Edward Mahoney, president of the Vermont Alliance for Ethical Health Care, said at a news conference Thursday that the law is poorly crafted and its supporters have not fully considered the ramifications of the law.
He raised several concerns about its implementation, including the lack of immunity for clinicians and pharmacists and the requirement that physicians notify terminally ill patients of the assisted-suicide option – whether or not the physician thinks it’s an ethical or a good care practice.
Mahoney and other opponents said the bill doesn’t have proper patient protections to ensure that people with disabilities or diminished capacity are not coerced into ending their lives, or to safeguard against the diversion of the drugs.
Sen. Claire Ayer, D-Addison, who helped shepherd the bill into law last session, said the opponents’ concerns are a rehash of the points they raised before.

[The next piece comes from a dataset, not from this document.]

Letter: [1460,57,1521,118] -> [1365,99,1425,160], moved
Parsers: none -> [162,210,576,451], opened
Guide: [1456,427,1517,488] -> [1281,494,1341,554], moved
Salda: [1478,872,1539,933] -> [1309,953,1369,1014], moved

“I don’t hear anything new,” she said. “I think that we’ve settled these issues.”
In the eight months the law has been on the books, two Vermonters have filled prescriptions for terminal drugs, Ayer said, neither ended up using them to end their life.
Mahoney said his group’s concerns were not related to events that had transpired, but rather the potential for harm if the law remains in place.

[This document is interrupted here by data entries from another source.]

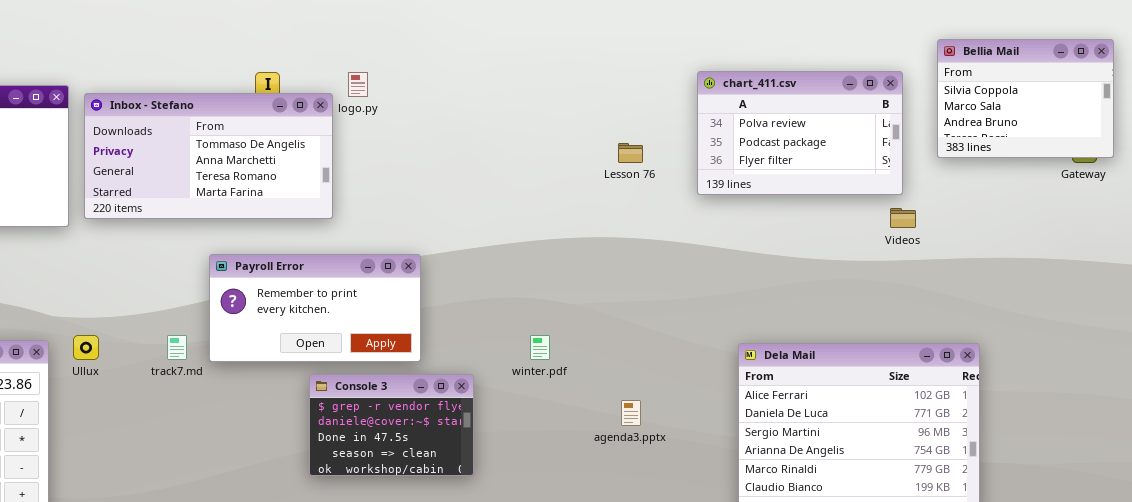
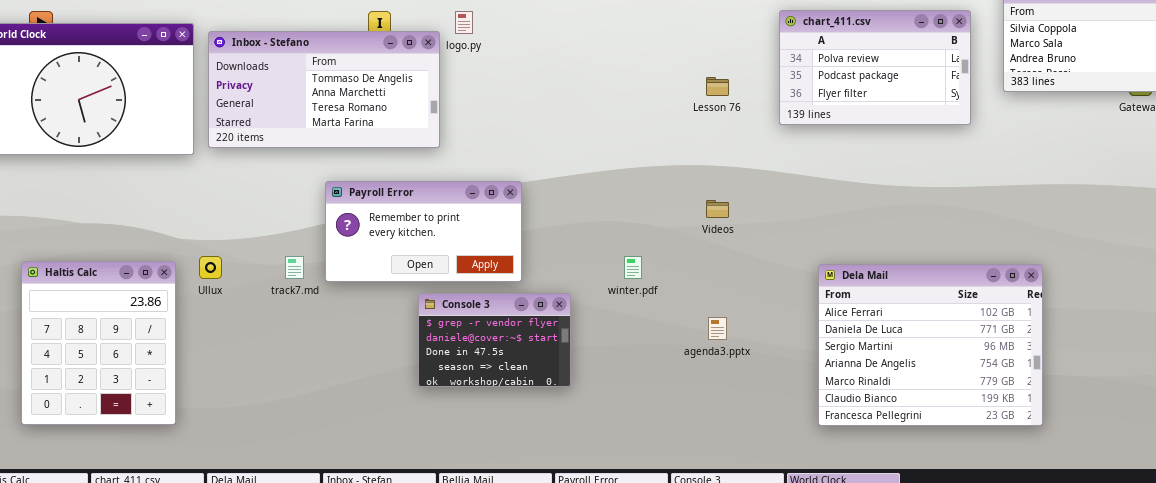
Videos: [890,208,916,228] -> [706,200,729,218], moved

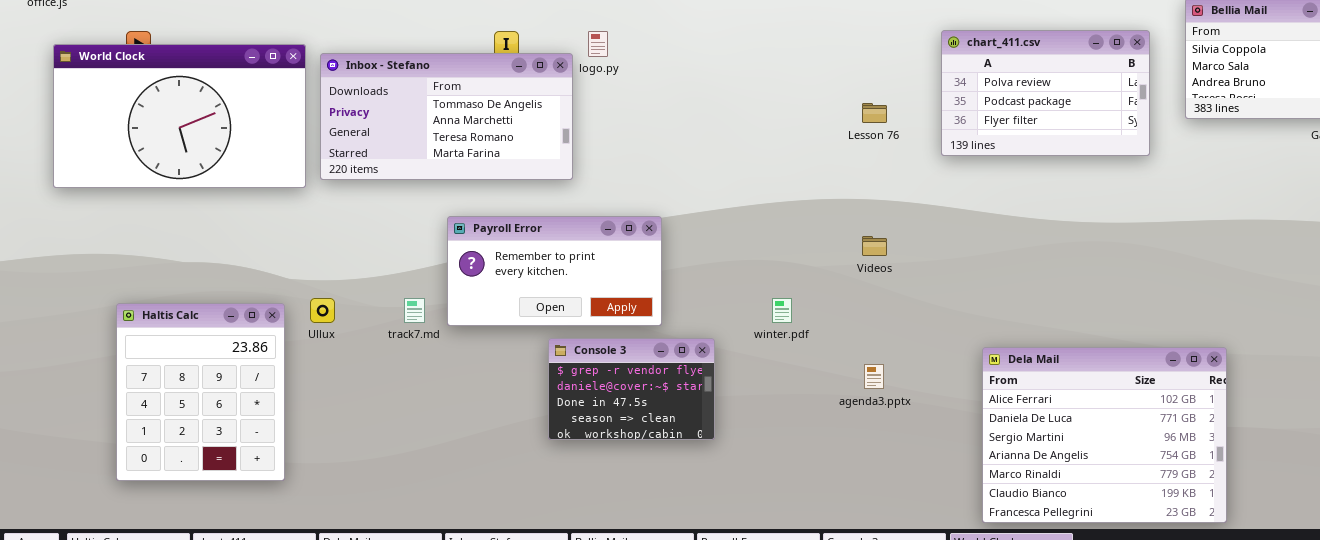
Dela Mail: [818,264,1043,426] -> [982,347,1227,523], moved

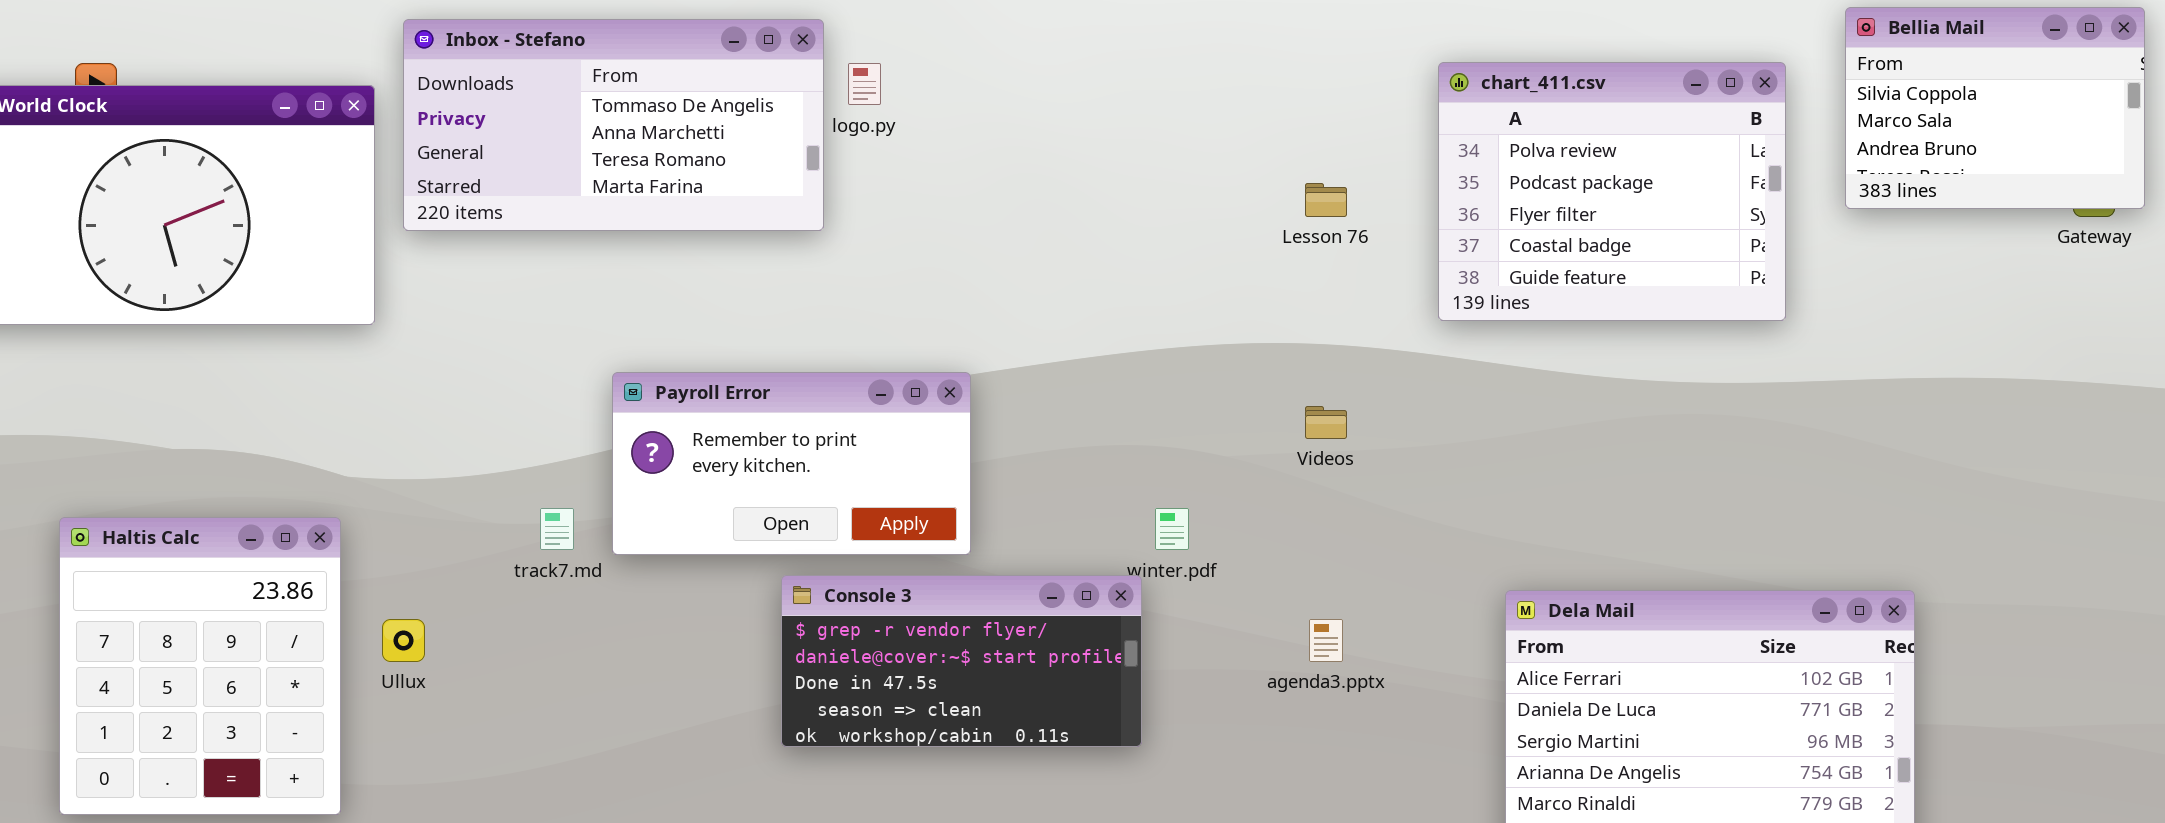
chart_411.csv: [941,30,1150,156] -> [1438,62,1786,321], resized
Inbox - Stefano: [320,53,573,180] -> [403,19,824,231], moved
Ullux: [310,298,335,323] -> [382,619,425,662], moved
Console 3: [548,338,715,440] -> [781,575,1142,747], resized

Senate President John Campbell, D-Windsor, who voted against assisted suicide, said he did not think a moratorium was the answer.
“I think if changes need to be made, they should be made legislatively,” Campbell said.
Campbell said his opposition to assisted suicide stems from the way it alters the doctor-patient relationship, and he would support the law’s repeal if it comes up.
That won’t be until at least next session at least, because a bill can’t be repealed in the same biennium in which its passed.